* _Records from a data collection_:
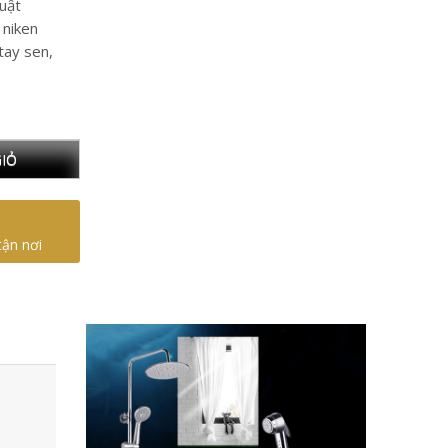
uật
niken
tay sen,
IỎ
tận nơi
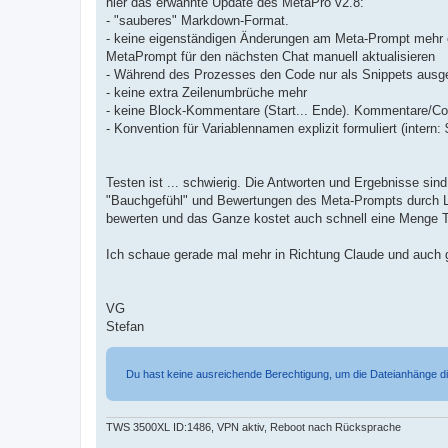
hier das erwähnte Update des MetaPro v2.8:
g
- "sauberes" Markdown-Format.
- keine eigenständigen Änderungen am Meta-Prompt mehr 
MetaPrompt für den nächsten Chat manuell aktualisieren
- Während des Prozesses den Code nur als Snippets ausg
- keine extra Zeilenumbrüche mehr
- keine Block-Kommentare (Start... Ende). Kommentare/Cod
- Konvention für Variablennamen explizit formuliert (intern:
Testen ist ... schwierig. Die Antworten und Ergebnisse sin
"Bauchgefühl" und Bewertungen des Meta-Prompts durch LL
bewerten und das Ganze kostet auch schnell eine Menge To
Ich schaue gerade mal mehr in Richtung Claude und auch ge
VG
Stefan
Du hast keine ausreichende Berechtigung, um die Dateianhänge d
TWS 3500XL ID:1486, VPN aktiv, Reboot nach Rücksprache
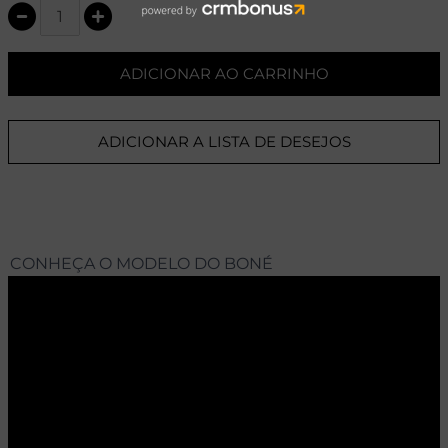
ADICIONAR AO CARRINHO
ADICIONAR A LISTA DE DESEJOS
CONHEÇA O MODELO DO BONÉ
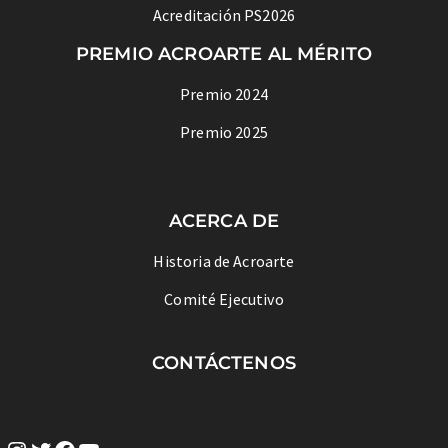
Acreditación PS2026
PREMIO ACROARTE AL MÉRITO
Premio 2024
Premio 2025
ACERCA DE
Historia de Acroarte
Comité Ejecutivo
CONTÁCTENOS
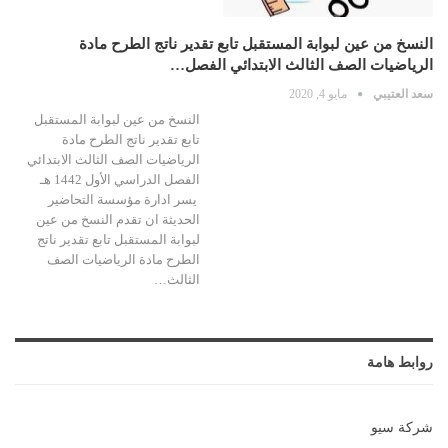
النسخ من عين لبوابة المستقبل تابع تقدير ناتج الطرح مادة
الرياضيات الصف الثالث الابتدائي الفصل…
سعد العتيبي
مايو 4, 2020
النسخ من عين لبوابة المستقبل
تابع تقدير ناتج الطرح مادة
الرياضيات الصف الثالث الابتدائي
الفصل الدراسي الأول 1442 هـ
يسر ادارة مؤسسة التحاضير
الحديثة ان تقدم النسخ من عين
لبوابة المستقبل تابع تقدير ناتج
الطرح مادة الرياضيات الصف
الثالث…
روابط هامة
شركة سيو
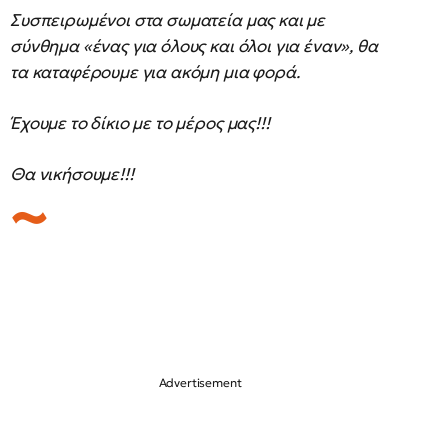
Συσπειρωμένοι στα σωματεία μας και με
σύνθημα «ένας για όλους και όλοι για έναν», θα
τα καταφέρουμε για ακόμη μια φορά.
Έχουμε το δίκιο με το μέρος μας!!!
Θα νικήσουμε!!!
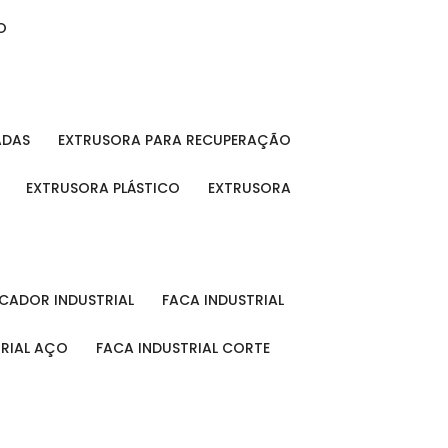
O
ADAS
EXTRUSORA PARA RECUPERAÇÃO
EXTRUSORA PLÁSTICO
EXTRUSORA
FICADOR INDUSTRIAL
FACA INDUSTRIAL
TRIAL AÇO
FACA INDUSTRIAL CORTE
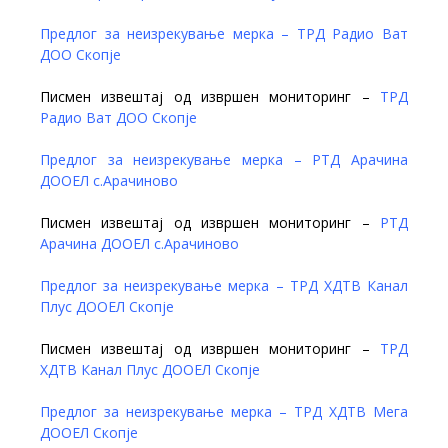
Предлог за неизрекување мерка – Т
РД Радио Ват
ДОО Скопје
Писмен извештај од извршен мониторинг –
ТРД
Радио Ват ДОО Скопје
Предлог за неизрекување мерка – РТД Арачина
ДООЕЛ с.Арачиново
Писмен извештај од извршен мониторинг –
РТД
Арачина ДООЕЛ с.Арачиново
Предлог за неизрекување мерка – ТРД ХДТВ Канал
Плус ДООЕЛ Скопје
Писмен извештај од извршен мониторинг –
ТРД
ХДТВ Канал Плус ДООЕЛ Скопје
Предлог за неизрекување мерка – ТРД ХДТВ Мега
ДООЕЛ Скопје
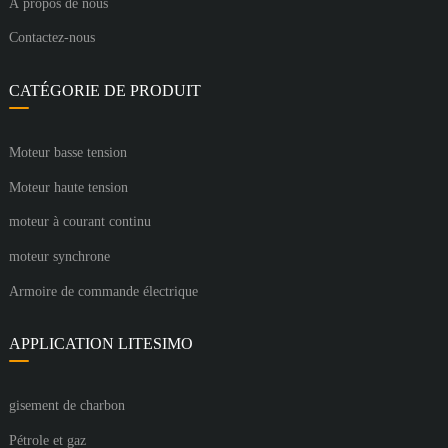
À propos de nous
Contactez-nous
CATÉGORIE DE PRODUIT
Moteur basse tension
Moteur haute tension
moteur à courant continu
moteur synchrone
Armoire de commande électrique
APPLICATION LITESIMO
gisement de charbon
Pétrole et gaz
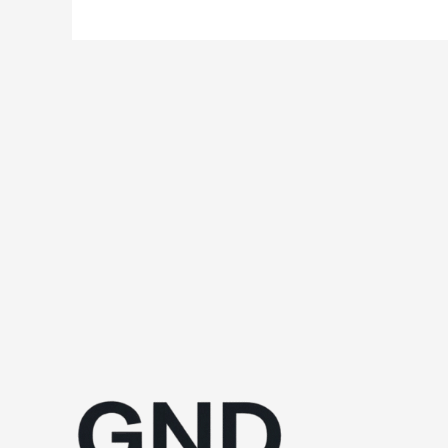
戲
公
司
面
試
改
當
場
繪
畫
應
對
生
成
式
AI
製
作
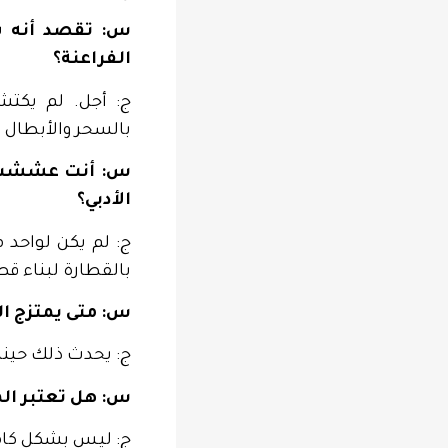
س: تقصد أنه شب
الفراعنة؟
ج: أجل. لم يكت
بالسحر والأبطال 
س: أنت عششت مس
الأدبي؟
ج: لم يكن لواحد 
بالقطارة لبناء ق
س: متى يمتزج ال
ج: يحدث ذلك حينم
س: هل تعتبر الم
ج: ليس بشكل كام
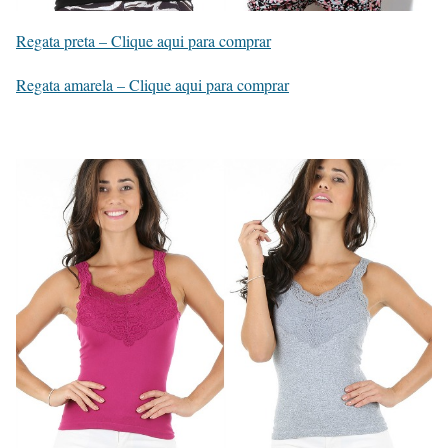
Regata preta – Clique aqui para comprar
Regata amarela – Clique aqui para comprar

* _What is being asked_:
Which lines of the records above contain the word "تابع"? Report each one.

* _Result of this exercise_:
النسخ من عين لبوابة المستقبل تابع تقدير ناتج الطرح مادة
تابع تقدير ناتج الطرح مادة
لبوابة المستقبل تابع تقدير ناتج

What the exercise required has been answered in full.